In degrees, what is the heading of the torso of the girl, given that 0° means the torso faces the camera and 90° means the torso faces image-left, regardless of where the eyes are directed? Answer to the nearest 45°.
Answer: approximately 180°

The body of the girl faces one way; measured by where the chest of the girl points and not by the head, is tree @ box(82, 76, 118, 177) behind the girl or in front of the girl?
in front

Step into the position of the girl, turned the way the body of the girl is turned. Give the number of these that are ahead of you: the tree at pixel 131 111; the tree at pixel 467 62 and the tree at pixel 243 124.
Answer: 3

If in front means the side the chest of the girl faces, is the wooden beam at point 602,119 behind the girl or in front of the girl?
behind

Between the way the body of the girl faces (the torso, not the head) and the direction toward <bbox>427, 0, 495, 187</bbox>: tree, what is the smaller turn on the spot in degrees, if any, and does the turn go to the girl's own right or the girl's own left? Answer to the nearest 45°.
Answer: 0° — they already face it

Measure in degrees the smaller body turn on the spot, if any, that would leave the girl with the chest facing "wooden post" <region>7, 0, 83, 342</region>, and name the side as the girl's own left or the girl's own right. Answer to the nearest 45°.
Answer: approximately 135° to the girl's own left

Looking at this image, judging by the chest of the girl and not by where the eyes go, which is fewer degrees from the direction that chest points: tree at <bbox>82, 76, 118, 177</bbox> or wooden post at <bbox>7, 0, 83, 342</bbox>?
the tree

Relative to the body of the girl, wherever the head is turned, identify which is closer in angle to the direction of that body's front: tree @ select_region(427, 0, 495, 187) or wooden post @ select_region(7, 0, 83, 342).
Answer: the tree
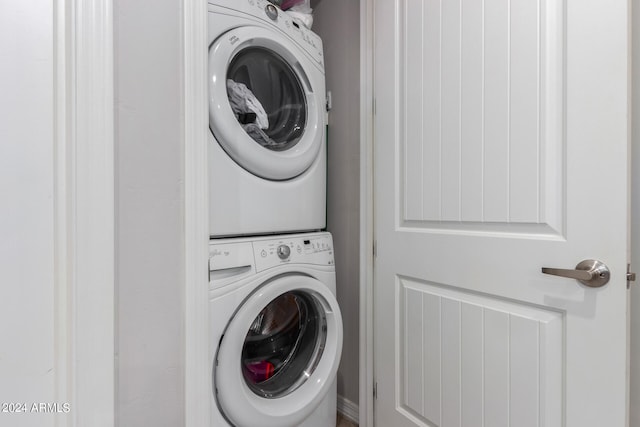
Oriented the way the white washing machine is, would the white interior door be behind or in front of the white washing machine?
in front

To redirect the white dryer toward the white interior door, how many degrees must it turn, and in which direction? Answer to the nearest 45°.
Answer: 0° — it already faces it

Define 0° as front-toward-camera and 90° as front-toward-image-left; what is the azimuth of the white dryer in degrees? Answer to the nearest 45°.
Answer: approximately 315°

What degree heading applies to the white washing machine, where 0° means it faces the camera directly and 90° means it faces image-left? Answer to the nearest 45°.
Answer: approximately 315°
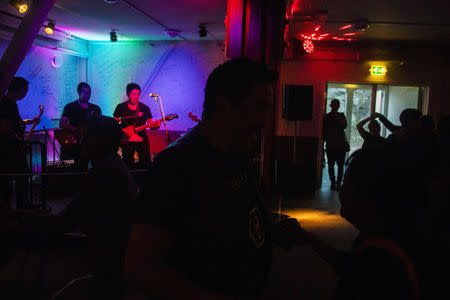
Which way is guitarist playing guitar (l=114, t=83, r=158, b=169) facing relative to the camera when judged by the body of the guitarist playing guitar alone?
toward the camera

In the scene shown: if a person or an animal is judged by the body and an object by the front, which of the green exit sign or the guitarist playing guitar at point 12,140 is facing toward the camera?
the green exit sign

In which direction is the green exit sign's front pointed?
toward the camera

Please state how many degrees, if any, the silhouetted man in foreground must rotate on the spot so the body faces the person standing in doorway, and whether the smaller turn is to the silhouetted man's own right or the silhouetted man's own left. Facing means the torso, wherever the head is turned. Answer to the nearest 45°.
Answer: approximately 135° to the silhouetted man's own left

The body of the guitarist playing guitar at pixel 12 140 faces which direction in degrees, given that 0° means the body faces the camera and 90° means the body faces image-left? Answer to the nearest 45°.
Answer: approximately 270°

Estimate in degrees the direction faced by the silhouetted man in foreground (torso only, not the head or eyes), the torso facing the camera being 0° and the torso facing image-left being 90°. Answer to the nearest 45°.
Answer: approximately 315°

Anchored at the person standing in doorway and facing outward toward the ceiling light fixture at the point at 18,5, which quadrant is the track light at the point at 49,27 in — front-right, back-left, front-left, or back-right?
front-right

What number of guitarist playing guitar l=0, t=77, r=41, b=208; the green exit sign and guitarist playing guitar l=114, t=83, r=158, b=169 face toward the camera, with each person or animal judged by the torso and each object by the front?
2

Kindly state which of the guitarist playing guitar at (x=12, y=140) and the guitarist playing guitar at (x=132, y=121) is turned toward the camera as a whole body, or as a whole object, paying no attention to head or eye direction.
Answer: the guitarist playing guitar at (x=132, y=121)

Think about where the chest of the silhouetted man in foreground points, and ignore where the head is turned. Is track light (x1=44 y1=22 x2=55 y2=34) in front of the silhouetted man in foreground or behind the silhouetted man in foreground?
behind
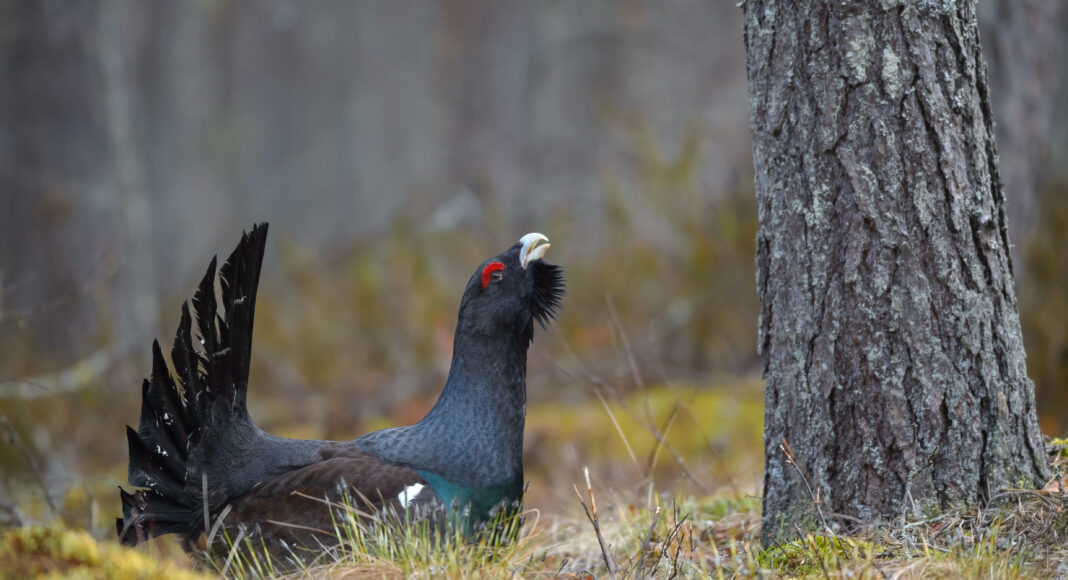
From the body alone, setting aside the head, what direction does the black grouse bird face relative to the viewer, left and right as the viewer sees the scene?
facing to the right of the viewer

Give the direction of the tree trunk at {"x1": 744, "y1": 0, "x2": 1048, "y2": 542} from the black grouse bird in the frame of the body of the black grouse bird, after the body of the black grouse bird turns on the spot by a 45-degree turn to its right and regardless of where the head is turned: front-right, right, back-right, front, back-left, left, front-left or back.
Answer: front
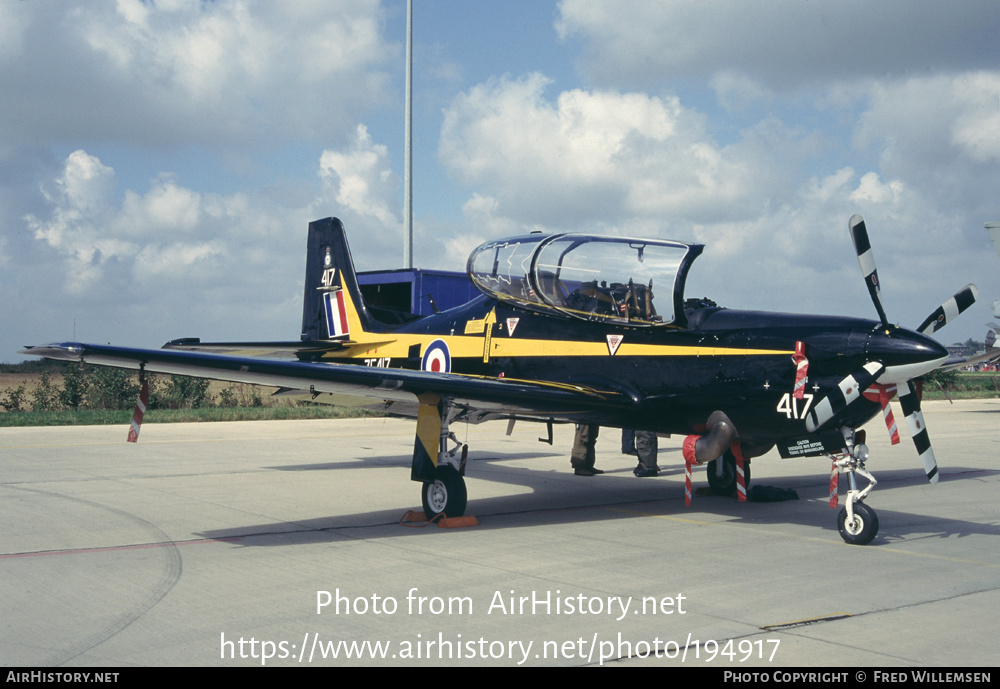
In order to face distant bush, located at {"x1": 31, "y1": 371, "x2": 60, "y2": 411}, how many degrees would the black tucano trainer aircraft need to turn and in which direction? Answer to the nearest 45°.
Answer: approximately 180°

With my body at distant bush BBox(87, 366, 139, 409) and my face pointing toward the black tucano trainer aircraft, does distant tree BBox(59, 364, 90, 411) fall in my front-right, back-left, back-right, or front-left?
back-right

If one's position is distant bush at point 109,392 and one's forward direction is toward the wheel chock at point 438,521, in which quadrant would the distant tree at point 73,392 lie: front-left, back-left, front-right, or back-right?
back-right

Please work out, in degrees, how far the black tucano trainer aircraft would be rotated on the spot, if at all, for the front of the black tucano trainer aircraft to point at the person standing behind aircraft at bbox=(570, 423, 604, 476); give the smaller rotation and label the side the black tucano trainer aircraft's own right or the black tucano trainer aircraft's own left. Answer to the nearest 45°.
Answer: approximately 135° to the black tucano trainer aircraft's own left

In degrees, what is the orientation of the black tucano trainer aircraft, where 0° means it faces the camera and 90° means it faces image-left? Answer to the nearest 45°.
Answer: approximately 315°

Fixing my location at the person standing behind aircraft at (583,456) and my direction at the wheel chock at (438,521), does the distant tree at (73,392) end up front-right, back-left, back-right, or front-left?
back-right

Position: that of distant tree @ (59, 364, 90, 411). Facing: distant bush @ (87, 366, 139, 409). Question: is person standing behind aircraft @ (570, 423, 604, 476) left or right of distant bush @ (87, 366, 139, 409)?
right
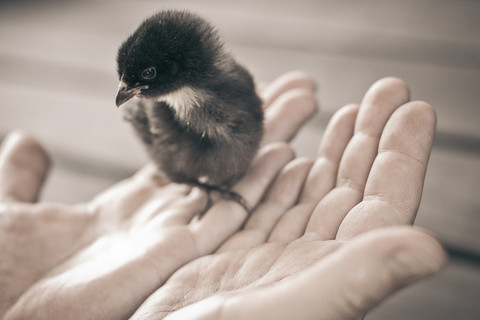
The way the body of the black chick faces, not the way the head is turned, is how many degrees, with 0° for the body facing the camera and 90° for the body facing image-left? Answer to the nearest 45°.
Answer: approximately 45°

Problem requirements -
Lay out every line of the items above as a Markdown table with the columns Row and Line, numbering the rows in order and omitting blank lines. Leave the pictures out of the table.

Response to this task -
| Row | Line |
|---|---|
| 1 | In degrees, what is the heading of the torso of the girl, given that 0° means the torso faces the camera and 90° means the torso faces image-left, regardless of where the eyes are directed? Answer to the nearest 45°. |
| 2 | Answer: approximately 180° |
| 3 | The body of the girl faces one way; measured by where the chest of the girl points and not by the head, is tree @ box(82, 76, 118, 177) behind the girl or in front of the girl? |
| 4 | in front |
| 5 | Step into the position of the girl, turned the way the body of the girl is turned. Give the number of these that are ahead of you: the tree at pixel 131 111; the tree at pixel 467 62 and the tree at pixel 243 124. |
| 6 | Answer: 3 |
| 7 | If in front means the side the chest of the girl faces, is the wooden beam at point 602,119 behind the girl or in front of the girl? |
| 8 | behind |
| 9 | Between the way the body of the girl faces (the torso, not the head) and the direction toward <bbox>427, 0, 495, 187</bbox>: tree, what is the smaller turn on the spot in degrees, if any, and does the turn go to the girl's own right or the girl's own left? Answer to the nearest 45°. |
| 10 | Answer: 0° — they already face it |
| 11 | Measure in degrees the smaller body turn on the spot, if any, that would leave the girl with the chest facing "wooden post" <region>7, 0, 83, 342</region>, and name the side as the girl's own left or the girl's own right. Answer to the nearest 45°. |
| 12 | Answer: approximately 135° to the girl's own left |
| 13 | Looking at this image, judging by the chest of the girl and not by where the eyes go, which is fewer degrees from the direction that chest points: tree at <bbox>82, 76, 118, 177</bbox> or wooden post at <bbox>7, 0, 83, 342</bbox>? |
| 14 | the tree |
| 15 | Relative to the body of the girl, wherever the head is turned, identify which is closer in angle to the direction of that body's front: tree @ select_region(427, 0, 495, 187) or wooden post @ select_region(7, 0, 83, 342). |
| 16 | Answer: the tree |
| 17 | Oriented the way the white washing machine is, would the white interior door be behind or in front of the white washing machine? |
| 18 | in front |
| 19 | To redirect the white dryer toward the white interior door, how many degrees must it turn, and in which direction? Answer to the nearest 45°. |
| 20 | Answer: 0° — it already faces it |
| 21 | Define 0° as front-toward-camera and 90° as front-toward-image-left; what is the azimuth of the white dryer in degrees? Answer to the nearest 45°. |
| 22 | Answer: approximately 315° |
| 23 | What degree heading applies to the white washing machine, where 0° means it faces the camera directly and 90° means it faces image-left? Answer to the nearest 45°. |
| 24 | Answer: approximately 315° |
| 25 | Which way is guitarist playing guitar (l=114, t=83, r=158, b=169) facing relative to the camera when judged by the body of the guitarist playing guitar alone? |
| 26 | toward the camera |
| 27 | In the scene shown: if a person or an animal is judged by the body and an object by the front, which of the green exit sign or the guitarist playing guitar at point 12,140 is facing toward the camera? |
| 28 | the green exit sign |
| 29 | In which direction is the green exit sign's front pointed? |
| 30 | toward the camera |
| 31 | Please state how many degrees, if any, the silhouetted man in foreground must rotate on the spot so the body faces the person standing in doorway, and whether the smaller turn is to the silhouetted man's own right or the silhouetted man's own left. Facing means the torso, wherever the head is turned. Answer to the nearest 45°. |
| 32 | Answer: approximately 135° to the silhouetted man's own left |
| 33 | The body of the guitarist playing guitar at pixel 12 140 faces which direction in degrees, given that 0° means the body faces the camera and 90° means the body faces image-left? Answer to the nearest 45°. |
| 34 | Answer: approximately 270° |
| 35 | Estimate in degrees the direction faced by the silhouetted man in foreground (torso only, not the head or eyes), the torso facing the camera being 0° and the torso facing image-left being 90°. Answer to the nearest 45°. |
| 36 | Answer: approximately 315° |
| 37 | Anchored at the person standing in doorway and facing outward toward the ceiling light fixture at the point at 18,5, which quadrant is the track light at the point at 49,27 in — front-right, back-left, front-left, or back-right? |
| 38 | front-right |
| 39 | What number of guitarist playing guitar l=0, t=77, r=41, b=208; the green exit sign and guitarist playing guitar l=114, t=83, r=158, b=169 face toward the camera, with each person or animal judged by the torso and each object by the front? |
| 40 | 2 |
| 41 | Kindly state which of the guitarist playing guitar at (x=12, y=140) and the guitarist playing guitar at (x=132, y=121) is turned toward the camera as a whole body, or as a whole object, paying no attention to head or eye direction. |
| 42 | Answer: the guitarist playing guitar at (x=132, y=121) |
| 43 | Think about where the chest of the silhouetted man in foreground points, and ignore where the head is turned. Is track light (x1=44 y1=22 x2=55 y2=34) in front of the silhouetted man in foreground or behind the silhouetted man in foreground? |
| 44 | behind |
| 45 | From the body alone, setting aside the head, what direction does the black grouse bird face relative to the viewer, left and right as the viewer sees the scene? |
| 46 | facing to the right of the viewer |
| 47 | Give the direction of the tree trunk at {"x1": 744, "y1": 0, "x2": 1048, "y2": 542} from the black grouse bird in the frame of the body of the black grouse bird, after the body of the black grouse bird turns on the spot by a 45-degree turn to its right and regardless of where the head is turned: front-right, right, back-right, front, back-left, left, front-left or back. |
| 48 | Answer: front |
| 49 | In order to face distant bush, located at {"x1": 31, "y1": 371, "x2": 60, "y2": 411}, how many degrees would the black tucano trainer aircraft need to turn and in which direction? Answer to the nearest 45°. |
| 50 | Answer: approximately 180° |
| 51 | With my body at distant bush BBox(87, 366, 139, 409) and my face pointing toward the black tucano trainer aircraft, does distant tree BBox(59, 364, 90, 411) fall in my front-right, back-left, back-right, or front-left? |
| 52 | back-right |
| 53 | If one's position is distant bush at point 109,392 and one's forward direction is toward the wheel chock at point 438,521, in which quadrant would the distant tree at point 73,392 lie: front-left, back-left, front-right, or back-right? |
| 54 | back-right |
| 55 | Please work out, in degrees, how far the black tucano trainer aircraft would be rotated on the spot, if at all, for the front of the black tucano trainer aircraft to point at the person standing behind aircraft at bbox=(570, 423, 604, 476); give the smaller rotation and label the side the black tucano trainer aircraft's own right or the black tucano trainer aircraft's own left. Answer to the nearest 45°. |
| 56 | Answer: approximately 135° to the black tucano trainer aircraft's own left |
| 57 | In degrees, what is the orientation of the black tucano trainer aircraft, where 0° means it faces the camera and 90° means it faces image-left? Answer to the nearest 45°. |
| 58 | Answer: approximately 315° |
| 59 | Fixing my location at the person standing behind aircraft at (583,456) and my direction at the wheel chock at (438,521), does the distant tree at (73,392) end up front-right, back-left, back-right, or front-left? |
| 60 | back-right |
| 61 | Position: that of distant tree @ (59, 364, 90, 411). Facing: distant bush @ (87, 366, 139, 409). Question: is person standing behind aircraft @ (570, 423, 604, 476) left or right of distant bush @ (87, 366, 139, 409)? |
| 62 | right |
| 63 | The way the body of the black chick faces, not the way the head is turned, is how many degrees, with 0° for the body facing the camera and 90° for the body facing image-left? Answer to the nearest 45°. |
| 64 | Answer: approximately 45° |